------ Working data
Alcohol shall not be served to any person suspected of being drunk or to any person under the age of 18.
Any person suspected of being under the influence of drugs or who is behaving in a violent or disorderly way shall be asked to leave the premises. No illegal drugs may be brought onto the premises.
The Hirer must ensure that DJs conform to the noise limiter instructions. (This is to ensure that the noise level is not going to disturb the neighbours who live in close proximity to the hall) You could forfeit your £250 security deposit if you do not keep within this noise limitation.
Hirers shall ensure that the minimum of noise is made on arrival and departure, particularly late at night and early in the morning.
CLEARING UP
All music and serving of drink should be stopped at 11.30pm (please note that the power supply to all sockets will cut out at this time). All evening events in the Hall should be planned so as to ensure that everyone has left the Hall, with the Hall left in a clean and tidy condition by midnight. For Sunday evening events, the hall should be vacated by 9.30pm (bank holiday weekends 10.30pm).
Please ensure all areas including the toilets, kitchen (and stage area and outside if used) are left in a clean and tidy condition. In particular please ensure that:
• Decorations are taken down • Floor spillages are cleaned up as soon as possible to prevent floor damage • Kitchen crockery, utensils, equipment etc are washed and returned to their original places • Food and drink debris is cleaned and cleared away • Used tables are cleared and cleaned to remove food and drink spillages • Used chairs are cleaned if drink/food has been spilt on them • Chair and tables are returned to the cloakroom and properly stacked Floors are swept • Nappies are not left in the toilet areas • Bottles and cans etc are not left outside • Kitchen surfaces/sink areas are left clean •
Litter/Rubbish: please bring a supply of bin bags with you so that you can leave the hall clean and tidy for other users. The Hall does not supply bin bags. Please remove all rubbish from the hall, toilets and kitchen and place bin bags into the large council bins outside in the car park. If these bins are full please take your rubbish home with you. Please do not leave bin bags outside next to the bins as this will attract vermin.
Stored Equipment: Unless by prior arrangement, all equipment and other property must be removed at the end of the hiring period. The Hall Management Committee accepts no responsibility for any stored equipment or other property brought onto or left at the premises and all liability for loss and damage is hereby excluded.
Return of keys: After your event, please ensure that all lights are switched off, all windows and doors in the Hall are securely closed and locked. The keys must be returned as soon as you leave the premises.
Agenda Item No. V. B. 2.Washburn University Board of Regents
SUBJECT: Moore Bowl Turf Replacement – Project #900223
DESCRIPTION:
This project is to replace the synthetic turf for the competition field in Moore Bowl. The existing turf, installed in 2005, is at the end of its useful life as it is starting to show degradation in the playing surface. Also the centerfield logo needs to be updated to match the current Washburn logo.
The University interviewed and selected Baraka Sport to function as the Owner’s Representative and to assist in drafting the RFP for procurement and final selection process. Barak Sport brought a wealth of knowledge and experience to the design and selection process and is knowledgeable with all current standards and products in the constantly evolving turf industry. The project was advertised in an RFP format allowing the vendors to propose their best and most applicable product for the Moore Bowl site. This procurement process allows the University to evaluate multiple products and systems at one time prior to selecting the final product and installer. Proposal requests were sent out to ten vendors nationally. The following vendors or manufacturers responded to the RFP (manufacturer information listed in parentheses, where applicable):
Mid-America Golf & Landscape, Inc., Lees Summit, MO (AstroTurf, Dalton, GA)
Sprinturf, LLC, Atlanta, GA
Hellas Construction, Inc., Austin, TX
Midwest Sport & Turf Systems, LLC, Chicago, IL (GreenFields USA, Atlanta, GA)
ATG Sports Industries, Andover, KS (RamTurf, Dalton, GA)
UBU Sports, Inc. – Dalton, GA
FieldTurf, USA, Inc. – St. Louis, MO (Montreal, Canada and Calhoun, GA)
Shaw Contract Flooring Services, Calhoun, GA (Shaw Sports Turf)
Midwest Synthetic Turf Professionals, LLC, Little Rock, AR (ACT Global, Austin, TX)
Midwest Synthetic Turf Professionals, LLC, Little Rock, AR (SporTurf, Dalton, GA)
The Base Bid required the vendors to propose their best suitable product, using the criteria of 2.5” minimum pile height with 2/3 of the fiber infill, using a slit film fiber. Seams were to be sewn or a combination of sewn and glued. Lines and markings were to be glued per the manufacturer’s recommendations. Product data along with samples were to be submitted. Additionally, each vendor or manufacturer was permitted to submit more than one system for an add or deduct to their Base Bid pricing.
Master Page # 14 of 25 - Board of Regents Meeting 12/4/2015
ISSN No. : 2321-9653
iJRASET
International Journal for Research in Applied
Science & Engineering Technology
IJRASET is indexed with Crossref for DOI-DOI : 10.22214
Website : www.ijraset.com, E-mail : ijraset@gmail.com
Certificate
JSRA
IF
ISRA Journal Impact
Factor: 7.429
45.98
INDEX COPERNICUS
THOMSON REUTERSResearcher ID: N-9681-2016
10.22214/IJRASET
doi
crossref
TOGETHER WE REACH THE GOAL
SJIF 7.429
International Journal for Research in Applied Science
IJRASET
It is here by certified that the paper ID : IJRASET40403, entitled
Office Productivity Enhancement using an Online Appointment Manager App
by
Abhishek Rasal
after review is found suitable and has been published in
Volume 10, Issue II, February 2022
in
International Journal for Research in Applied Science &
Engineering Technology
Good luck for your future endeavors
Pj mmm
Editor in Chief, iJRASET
------------
Prompt => Could you transcribe every entry exactly, without altering anything?

Response to the exercise =>
Alcohol shall not be served to any person suspected of being drunk or to any person under the age of 18.
Any person suspected of being under the influence of drugs or who is behaving in a violent or disorderly way shall be asked to leave the premises. No illegal drugs may be brought onto the premises.
The Hirer must ensure that DJs conform to the noise limiter instructions. (This is to ensure that the noise level is not going to disturb the neighbours who live in close proximity to the hall) You could forfeit your £250 security deposit if you do not keep within this noise limitation.
Hirers shall ensure that the minimum of noise is made on arrival and departure, particularly late at night and early in the morning.
CLEARING UP
All music and serving of drink should be stopped at 11.30pm (please note that the power supply to all sockets will cut out at this time). All evening events in the Hall should be planned so as to ensure that everyone has left the Hall, with the Hall left in a clean and tidy condition by midnight. For Sunday evening events, the hall should be vacated by 9.30pm (bank holiday weekends 10.30pm).
Please ensure all areas including the toilets, kitchen (and stage area and outside if used) are left in a clean and tidy condition. In particular please ensure that:
• Decorations are taken down • Floor spillages are cleaned up as soon as possible to prevent floor damage • Kitchen crockery, utensils, equipment etc are washed and returned to their original places • Food and drink debris is cleaned and cleared away • Used tables are cleared and cleaned to remove food and drink spillages • Used chairs are cleaned if drink/food has been spilt on them • Chair and tables are returned to the cloakroom and properly stacked Floors are swept • Nappies are not left in the toilet areas • Bottles and cans etc are not left outside • Kitchen surfaces/sink areas are left clean •
Litter/Rubbish: please bring a supply of bin bags with you so that you can leave the hall clean and tidy for other users. The Hall does not supply bin bags. Please remove all rubbish from the hall, toilets and kitchen and place bin bags into the large council bins outside in the car park. If these bins are full please take your rubbish home with you. Please do not leave bin bags outside next to the bins as this will attract vermin.
Stored Equipment: Unless by prior arrangement, all equipment and other property must be removed at the end of the hiring period. The Hall Management Committee accepts no responsibility for any stored equipment or other property brought onto or left at the premises and all liability for loss and damage is hereby excluded.
Return of keys: After your event, please ensure that all lights are switched off, all windows and doors in the Hall are securely closed and locked. The keys must be returned as soon as you leave the premises.
Agenda Item No. V. B. 2.Washburn University Board of Regents
SUBJECT: Moore Bowl Turf Replacement – Project #900223
DESCRIPTION:
This project is to replace the synthetic turf for the competition field in Moore Bowl. The existing turf, installed in 2005, is at the end of its useful life as it is starting to show degradation in the playing surface. Also the centerfield logo needs to be updated to match the current Washburn logo.
The University interviewed and selected Baraka Sport to function as the Owner’s Representative and to assist in drafting the RFP for procurement and final selection process. Barak Sport brought a wealth of knowledge and experience to the design and selection process and is knowledgeable with all current standards and products in the constantly evolving turf industry. The project was advertised in an RFP format allowing the vendors to propose their best and most applicable product for the Moore Bowl site. This procurement process allows the University to evaluate multiple products and systems at one time prior to selecting the final product and installer. Proposal requests were sent out to ten vendors nationally. The following vendors or manufacturers responded to the RFP (manufacturer information listed in parentheses, where applicable):
Mid-America Golf & Landscape, Inc., Lees Summit, MO (AstroTurf, Dalton, GA)
Sprinturf, LLC, Atlanta, GA
Hellas Construction, Inc., Austin, TX
Midwest Sport & Turf Systems, LLC, Chicago, IL (GreenFields USA, Atlanta, GA)
ATG Sports Industries, Andover, KS (RamTurf, Dalton, GA)
UBU Sports, Inc. – Dalton, GA
FieldTurf, USA, Inc. – St. Louis, MO (Montreal, Canada and Calhoun, GA)
Shaw Contract Flooring Services, Calhoun, GA (Shaw Sports Turf)
Midwest Synthetic Turf Professionals, LLC, Little Rock, AR (ACT Global, Austin, TX)
Midwest Synthetic Turf Professionals, LLC, Little Rock, AR (SporTurf, Dalton, GA)
The Base Bid required the vendors to propose their best suitable product, using the criteria of 2.5” minimum pile height with 2/3 of the fiber infill, using a slit film fiber. Seams were to be sewn or a combination of sewn and glued. Lines and markings were to be glued per the manufacturer’s recommendations. Product data along with samples were to be submitted. Additionally, each vendor or manufacturer was permitted to submit more than one system for an add or deduct to their Base Bid pricing.
Master Page # 14 of 25 - Board of Regents Meeting 12/4/2015
ISSN No. : 2321-9653
iJRASET
International Journal for Research in Applied
Science & Engineering Technology
IJRASET is indexed with Crossref for DOI-DOI : 10.22214
Website : www.ijraset.com, E-mail : ijraset@gmail.com
Certificate
JSRA
IF
ISRA Journal Impact
Factor: 7.429
45.98
INDEX COPERNICUS
THOMSON REUTERSResearcher ID: N-9681-2016
10.22214/IJRASET
doi
crossref
TOGETHER WE REACH THE GOAL
SJIF 7.429
International Journal for Research in Applied Science
IJRASET
It is here by certified that the paper ID : IJRASET40403, entitled
Office Productivity Enhancement using an Online Appointment Manager App
by
Abhishek Rasal
after review is found suitable and has been published in
Volume 10, Issue II, February 2022
in
International Journal for Research in Applied Science &
Engineering Technology
Good luck for your future endeavors
Pj mmm
Editor in Chief, iJRASET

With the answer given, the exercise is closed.